Your task: The reply needs the lines from the one containing "FIGURE 5 Association" through the end of the material, each repeated exactly, and no pictures.

Supplied records:
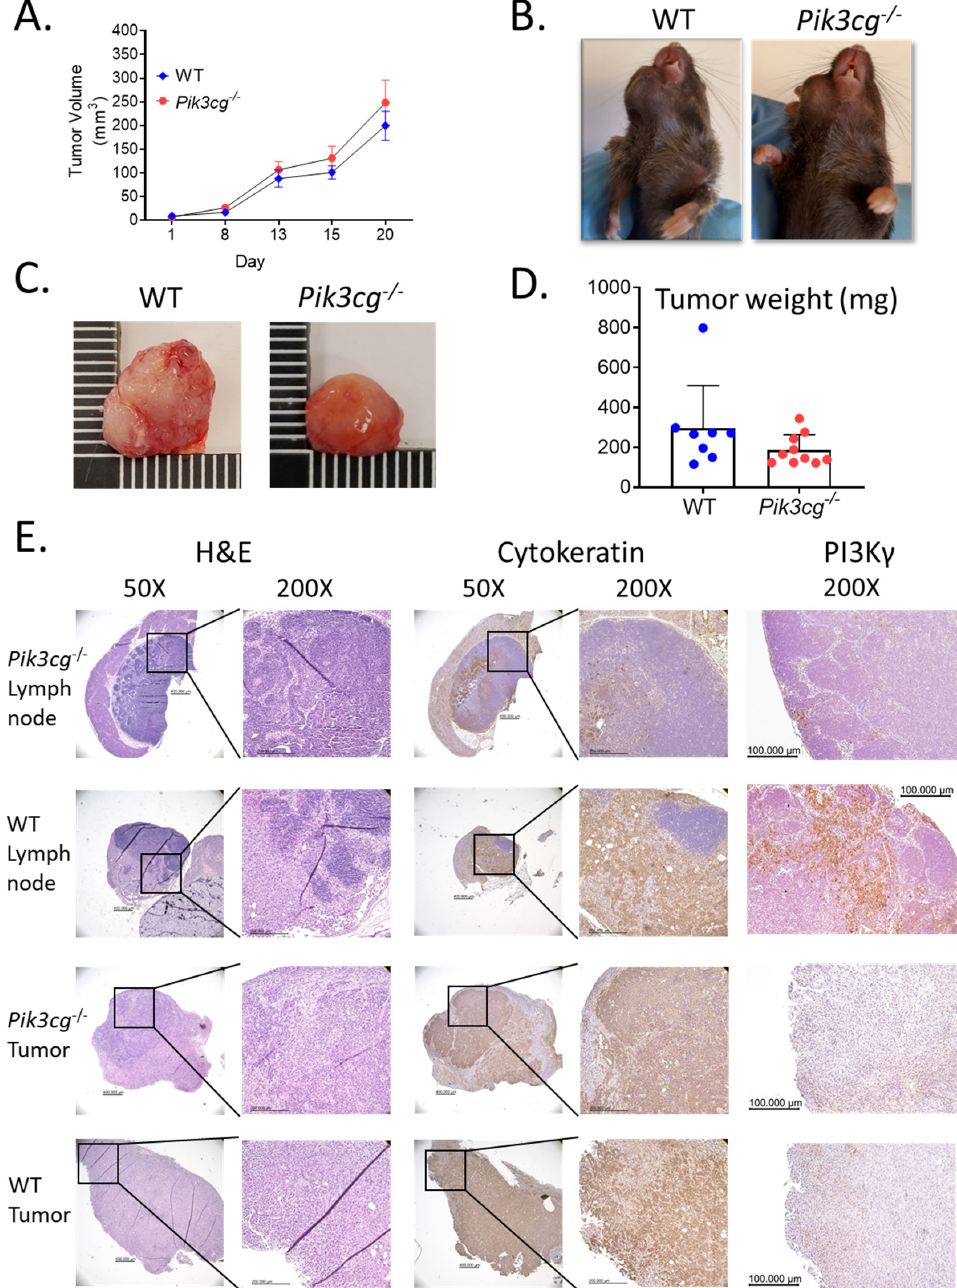
Figure 1. Host PI3K p110 γ inhibition does not have a significant effect on tumor growth or metastasis in mice injected with MOC2 oral cells. ( A ) Tumor volume in WT and Pik3cg − / − mice over the duration of the experiment. ( B ) Images of WT and Pik3cg - mice. Tumors were located on the right buccal side of the mice. ( C ) Images of whole tumors excised from experimental mice at terminal sacrifice. ( D ) Tumor weights were taken from whole tumors removed at terminal sacrifice. ( E ) Representative hematoxylin and eosin and immunohistological images of lymph node and tumor sections from tumor- bearing WT and Pik3cg − / − mice stained with AE1/3 pan-cytokeratin or PI3K p110 γ antibodies and counterstained with hematoxylin at 50 × and 200 × . Lymph node sections demonstrate regions stained positive for pan-cytokeratin, indicative of regional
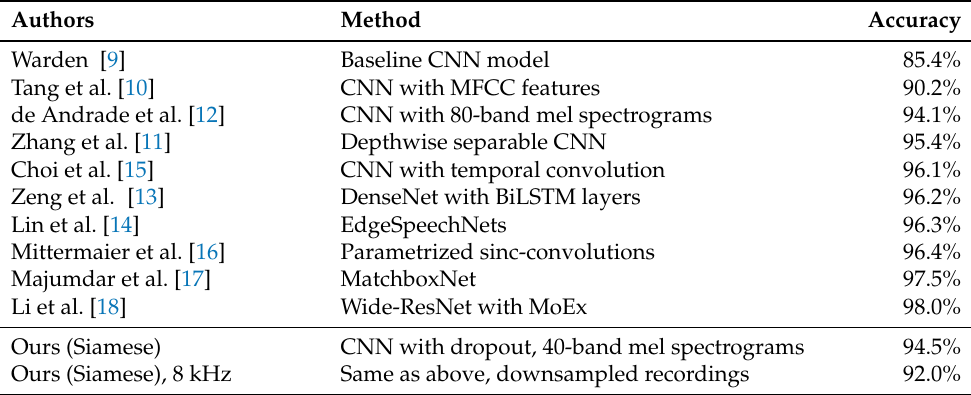
Table 3. Top-1 classification accuracy for isolated words of Speech Commands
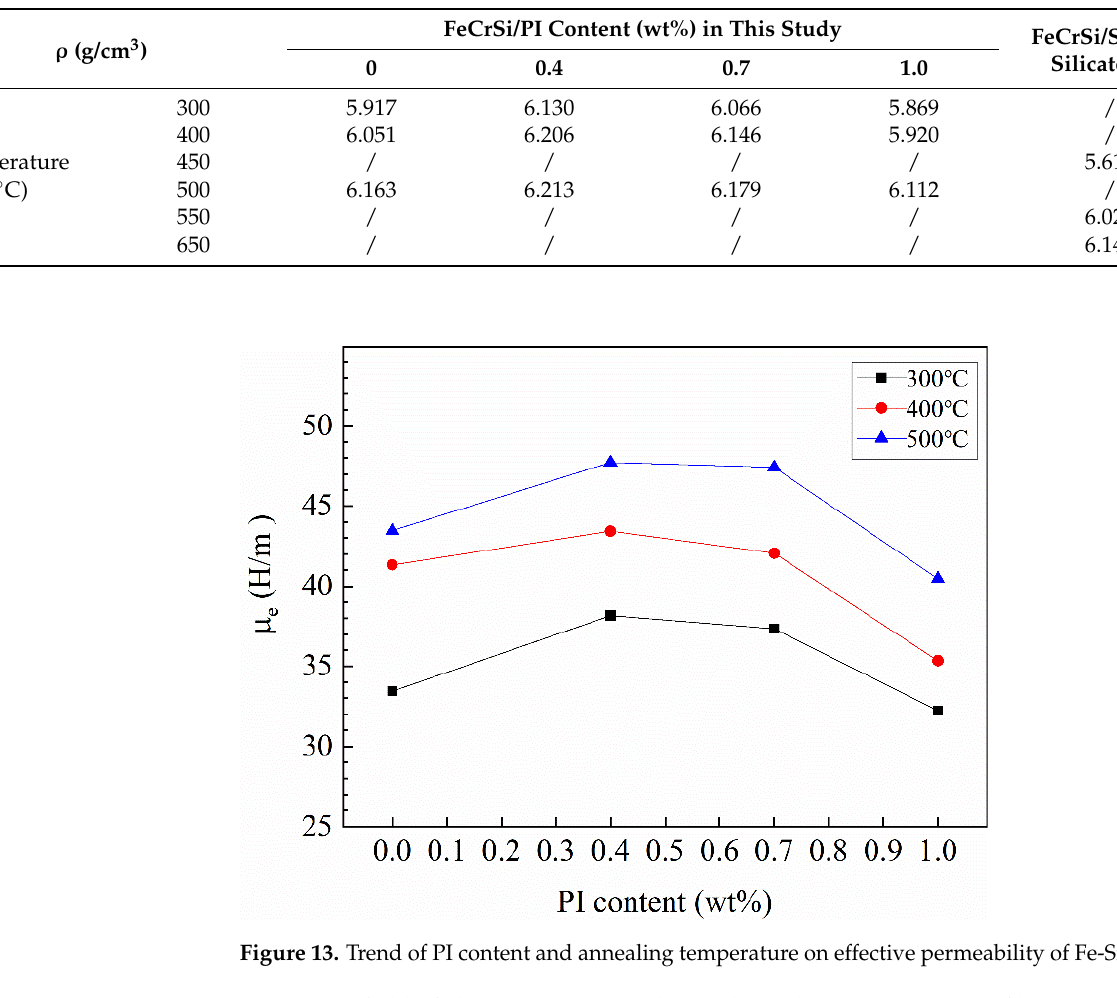
Table 1. Density tests of Fe-Si-Cr SMCs coated with various content of PI at different annealing temperatures.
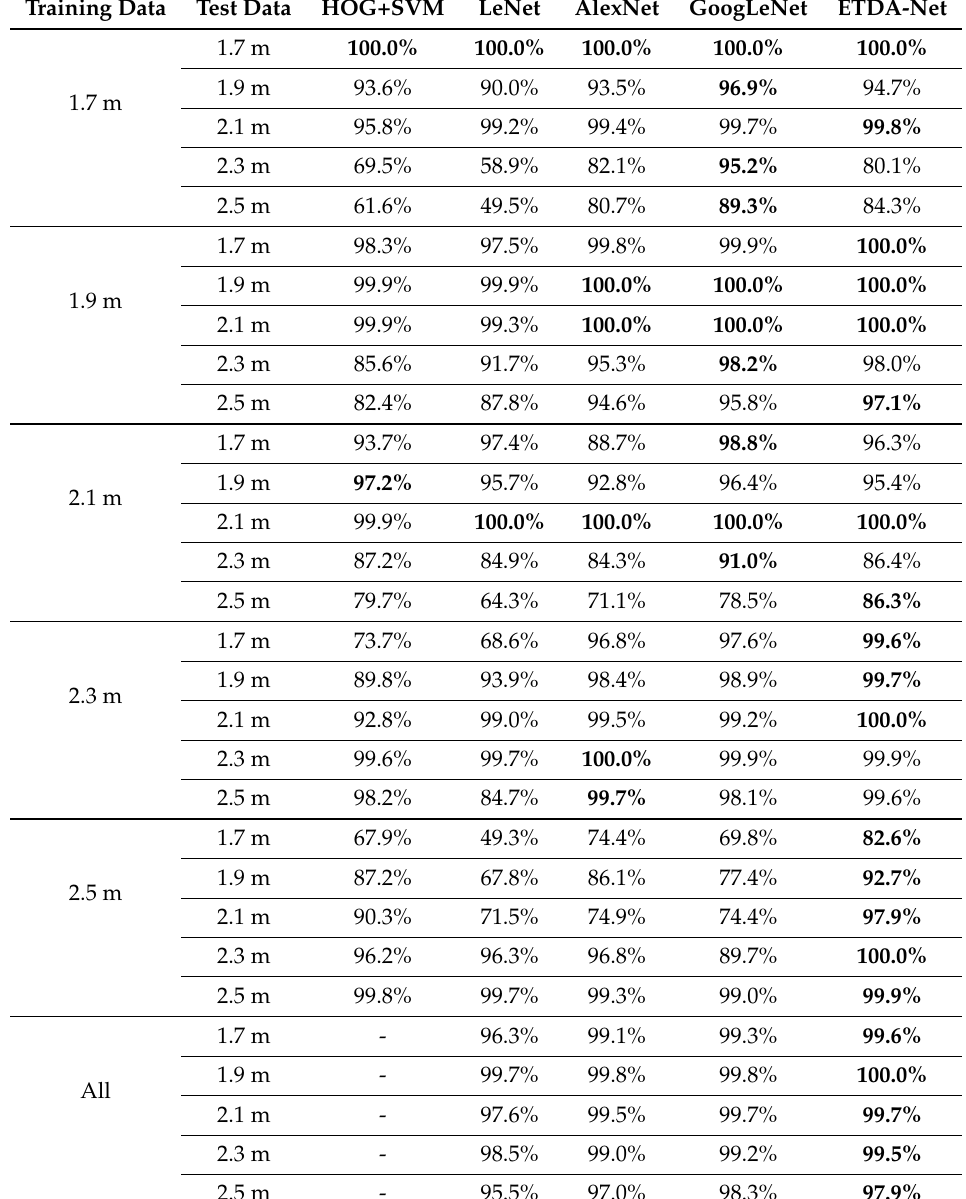
Table 6. Experimental results from accuracy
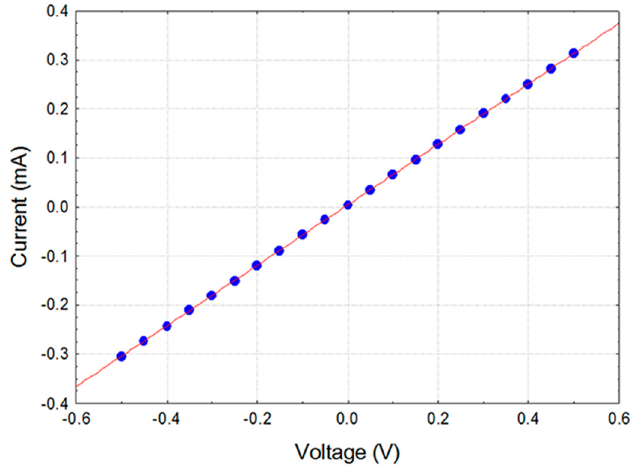
Figure 6. Current–voltage (IV) characteristics for the chemosensitive resistor coated with PEG2000-carbon black composite.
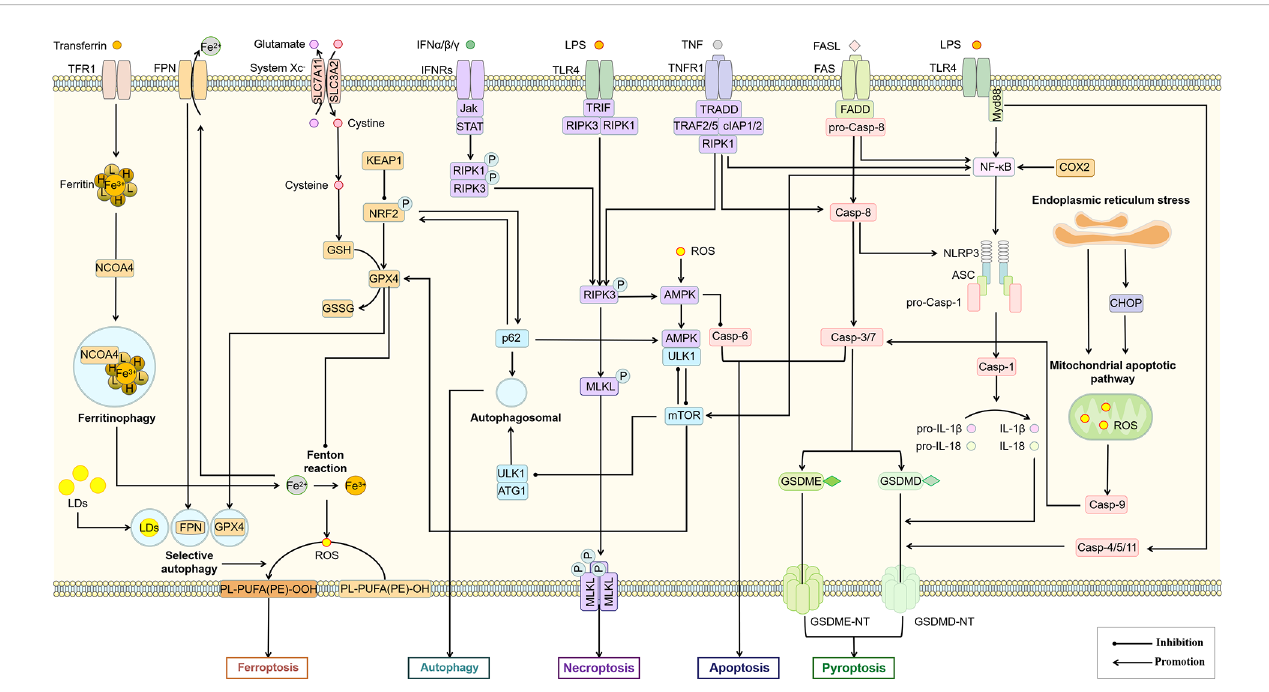
FIGURE 5 Association of different types of PCD in macrophages. The interaction between different PCD constitutes a complex regulatory network for survival or death of macrophages. AMPK, mTOR, Casp-8, RIPK3, Bcl-2 and p62 may be important nodes in the interaction of autophagy, apoptosis, necroptosis, pyroptosis and ferroptosis in this cell death network. ASC, apoptosis-associated speck-like protein; Casp, Caspase; CHOP, C/EBP homologous protein; cIAP, cellular inhibitor of apoptosis protein; COX-2, cyclooxygenase-2; FADD, Fas-associating protein with a novel death domain; FASL, Fas Ligand; FPN, ferroportin; GSDME, gasdermin E; GSH, glutathione; GSSG, glutathiol; IFN, interferon; Jak, janus kinase; KEAP1, kelch-1ike ECH-associated protein 1; LDs, lipid droplets; mTOR, mammalian target of rapamycin; Myd88, myeloid differentiation primary response 88; NCOA4, nuclear receptor coactivator 4; NLRP3, NOD-like receptor thermal protein domain associated protein 3; NRF2, nuclear factor erythroid 2-related factor 2; ROS, reactive oxygen species; SLC3A2, solute carrier family 3 member 2; TFR1, transferrin receptor 1; TNFR1, tumor necrosis factor receptor 1; TRADD, TNFR1-associated death domain protein; TRAF, TNF-receptor associated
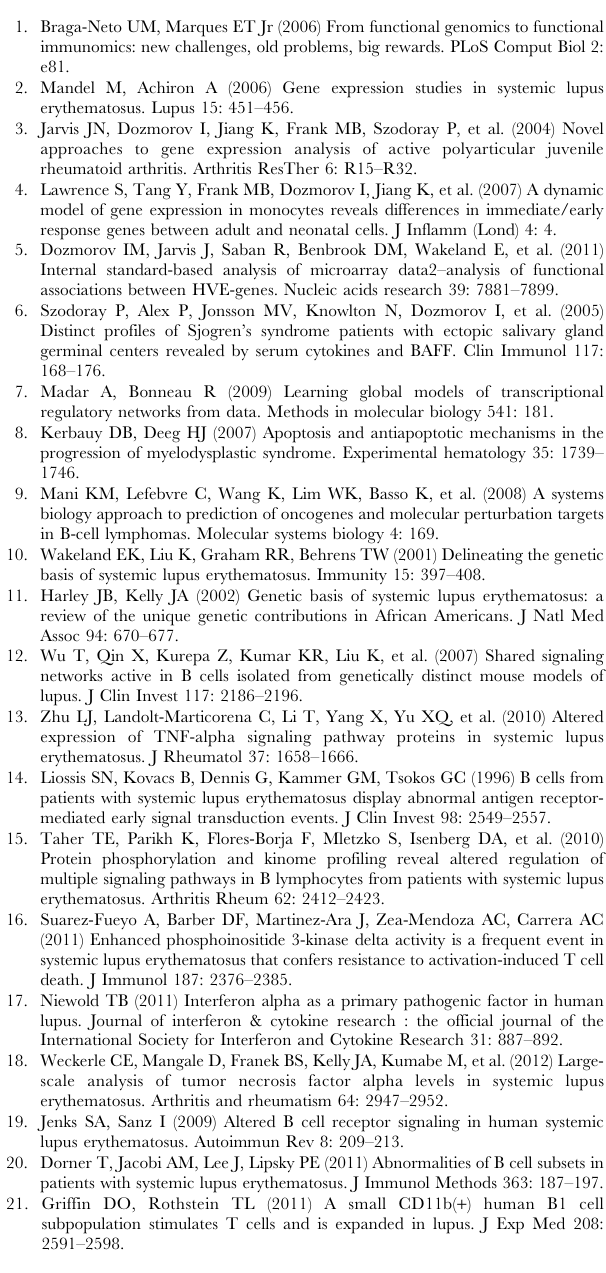
File S2 Table S3, Differences in dynamic gene expression profiles between phenotypic groups. Genes marked with blue are overexpressed in normal control samples, marked with red are overexpressed in pathological samples, bold symbols are used for genes uniquely dynamical in one group and stabile or not expressed in another. The lines on the graph are representative of the two SLE patient (red) and two control (blue) cell lines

Exercise output:
FIGURE 5 Association of different types of PCD in macrophages. The interaction between different PCD constitutes a complex regulatory network for survival or death of macrophages. AMPK, mTOR, Casp-8, RIPK3, Bcl-2 and p62 may be important nodes in the interaction of autophagy, apoptosis, necroptosis, pyroptosis and ferroptosis in this cell death network. ASC, apoptosis-associated speck-like protein; Casp, Caspase; CHOP, C/EBP homologous protein; cIAP, cellular inhibitor of apoptosis protein; COX-2, cyclooxygenase-2; FADD, Fas-associating protein with a novel death domain; FASL, Fas Ligand; FPN, ferroportin; GSDME, gasdermin E; GSH, glutathione; GSSG, glutathiol; IFN, interferon; Jak, janus kinase; KEAP1, kelch-1ike ECH-associated protein 1; LDs, lipid droplets; mTOR, mammalian target of rapamycin; Myd88, myeloid differentiation primary response 88; NCOA4, nuclear receptor coactivator 4; NLRP3, NOD-like receptor thermal protein domain associated protein 3; NRF2, nuclear factor erythroid 2-related factor 2; ROS, reactive oxygen species; SLC3A2, solute carrier family 3 member 2; TFR1, transferrin receptor 1; TNFR1, tumor necrosis factor receptor 1; TRADD, TNFR1-associated death domain protein; TRAF, TNF-receptor associated
File S2 Table S3, Differences in dynamic gene expression profiles between phenotypic groups. Genes marked with blue are overexpressed in normal control samples, marked with red are overexpressed in pathological samples, bold symbols are used for genes uniquely dynamical in one group and stabile or not expressed in another. The lines on the graph are representative of the two SLE patient (red) and two control (blue) cell lines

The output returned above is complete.